Que lo disfrute como viajero.
Que vaya dispuesto a vivir una experiencia nueva… dispuesto a estar tranquilo.
Y que no viaje con personas que les puedan causar algún tipo de estrés a los viajeros.
¿Has notado cambios o tendencias en el turismo fluvial a lo largo de estos años? ¿Ha evolucionado de alguna manera?
Los barcos han evolucionado mucho en cuanto a las instalaciones y equipamiento.
La comodidad para el viajero es cada vez mayor.
También los puertos han ido haciendo mejoras y ahora ya tienes acceso a todo en cada uno: agua, electricidad y múltiples servicios.
¿Cuál ha sido tu experiencia al alquilar barcos con Danfluvial? ¿Qué te ha llevado como viajero a seguir eligiéndonos?
Llegué a Danfluvial después de varios años alquilando el barco fluvial con otra empresa, pero se jubiló esa persona y busqué otra opción. Encontré así Danfluvial y ya no me cambio.
El trato, la amabilidad y atención totalmente personalizada en todo momento hace que elijamos Danfluvial una y otra vez para navegar.
Algunas personas pueden tener dudas o preocupaciones sobre el turismo fluvial.
¿Cómo abordarías esos temores y dudas?
Les diría que estén muy atentos a las instrucciones que reciben el día que llegan a la base.
Que no den nada por sabido, sino al contrario.
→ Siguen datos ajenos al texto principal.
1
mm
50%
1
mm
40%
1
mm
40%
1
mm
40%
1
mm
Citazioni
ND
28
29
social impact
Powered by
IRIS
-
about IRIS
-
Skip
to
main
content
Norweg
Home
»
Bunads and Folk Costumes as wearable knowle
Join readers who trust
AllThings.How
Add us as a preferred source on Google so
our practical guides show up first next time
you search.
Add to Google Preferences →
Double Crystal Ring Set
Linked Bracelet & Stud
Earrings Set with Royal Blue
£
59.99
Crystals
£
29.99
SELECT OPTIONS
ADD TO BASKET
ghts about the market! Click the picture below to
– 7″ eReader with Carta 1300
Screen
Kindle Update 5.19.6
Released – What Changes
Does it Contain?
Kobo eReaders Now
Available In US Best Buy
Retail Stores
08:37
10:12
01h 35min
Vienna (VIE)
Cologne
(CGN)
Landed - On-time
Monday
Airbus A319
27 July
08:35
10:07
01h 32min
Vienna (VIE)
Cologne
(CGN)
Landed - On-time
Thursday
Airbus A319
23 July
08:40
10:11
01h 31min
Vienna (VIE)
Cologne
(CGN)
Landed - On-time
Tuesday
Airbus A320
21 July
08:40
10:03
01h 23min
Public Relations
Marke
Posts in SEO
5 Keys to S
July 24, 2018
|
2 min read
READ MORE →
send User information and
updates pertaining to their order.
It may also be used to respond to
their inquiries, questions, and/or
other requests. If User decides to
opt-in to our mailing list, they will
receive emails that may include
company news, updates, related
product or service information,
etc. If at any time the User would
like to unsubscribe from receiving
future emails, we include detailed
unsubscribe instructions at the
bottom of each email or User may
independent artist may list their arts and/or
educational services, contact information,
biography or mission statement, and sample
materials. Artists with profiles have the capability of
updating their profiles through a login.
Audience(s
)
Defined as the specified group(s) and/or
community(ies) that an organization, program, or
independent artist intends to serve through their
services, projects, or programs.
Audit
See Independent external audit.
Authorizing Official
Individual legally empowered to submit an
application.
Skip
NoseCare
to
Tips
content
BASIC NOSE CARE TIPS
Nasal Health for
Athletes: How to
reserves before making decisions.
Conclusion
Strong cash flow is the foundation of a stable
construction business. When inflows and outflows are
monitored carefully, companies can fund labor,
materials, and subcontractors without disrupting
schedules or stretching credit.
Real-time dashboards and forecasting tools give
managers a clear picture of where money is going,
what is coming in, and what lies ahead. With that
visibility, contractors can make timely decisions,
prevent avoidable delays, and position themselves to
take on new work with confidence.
Todo es importante y deben prestar mucha atención como cualquier viajero.
Hay que entenderlo para luego saber hacerlo bien.
Es una información muy valiosa para el viajero, te enseñan desde cómo girar el barco hasta cómo entrar en las esclusas. ¡Ah!, y las señalizaciones, que presten atención a las diferencias entre río y canal.
¡Miedo, ninguno! Además, harás una prueba con el operario.
¿Qué tipo de actividades o lugares recomendarías como viajero fluvial?
¿Hay lugares que no te canses de ver?
Muchos pescan o hacen paseos en bicicleta.
A nosotros nos atrae más la gastronomía y las visitas culturales, conocer la historia de cada lugar.
En Jarnac (Charente) por ejemplo, hicimos una excursión para ver cómo se hace el coñac.
En Alemania, además de visitar los campos de concentración, fuimos también a conocer Berlín (sin el barco).
En Escocia a una bodega de whisky… un plan ideal para cualquiera.
En Bélgica nos acercamos a Bruselas y en Venecia a Torcello, Murano y Burano.
Es cuestión de organizarlo entre los viajeros.
¿Qué consejos tienes para planificar y disfrutar al máximo como viajero fluvial?
Lo primero, elegir la región de navegación y lo segundo, mirar qué hay en el entorno.
Nosotros… Pues llegamos a Nantes, entonces vemos qué hay cerca. Está el circuito de coches Le Mans… pues vamos a verlo. París no está lejos… vayamos también…
¿Alguna comida o bebida local que no deba perderse?
En todas las regiones tuvimos experiencias culinarias maravillosas.
La gastronomía es, para nosotros, una parte muy importante del viaje.
Solemos pedir lo autóctono, lo local. El vino de la región, el plato típico de cada localidad idóneo.
¡Nos gusta probar y descubrir!
Finalmente, ¿Qué mensaje le darías a un viajero que aún no han probado el turismo fluvial y están considerando la idea?
Aconsejaría que lo pruebe, aunque sea solo por un fin de semana. Lo malo podría ser que se le haga corto.
Una semana para empezar quizás lo veo demasiado si se trata de un viajero sin experiencia previa. Pero que lo pruebe unos días, estoy seguro de que a todo viajero le va a encantar.
¡Gracias, Miguel! Por habernos elegido para tus cruceros fluviales, por habernos concedido esta entrevista y por haber compartido tus vivencias como viajero con nosotros.
Nos vemos para el crucero número 20. ¿A dónde irás como viajero?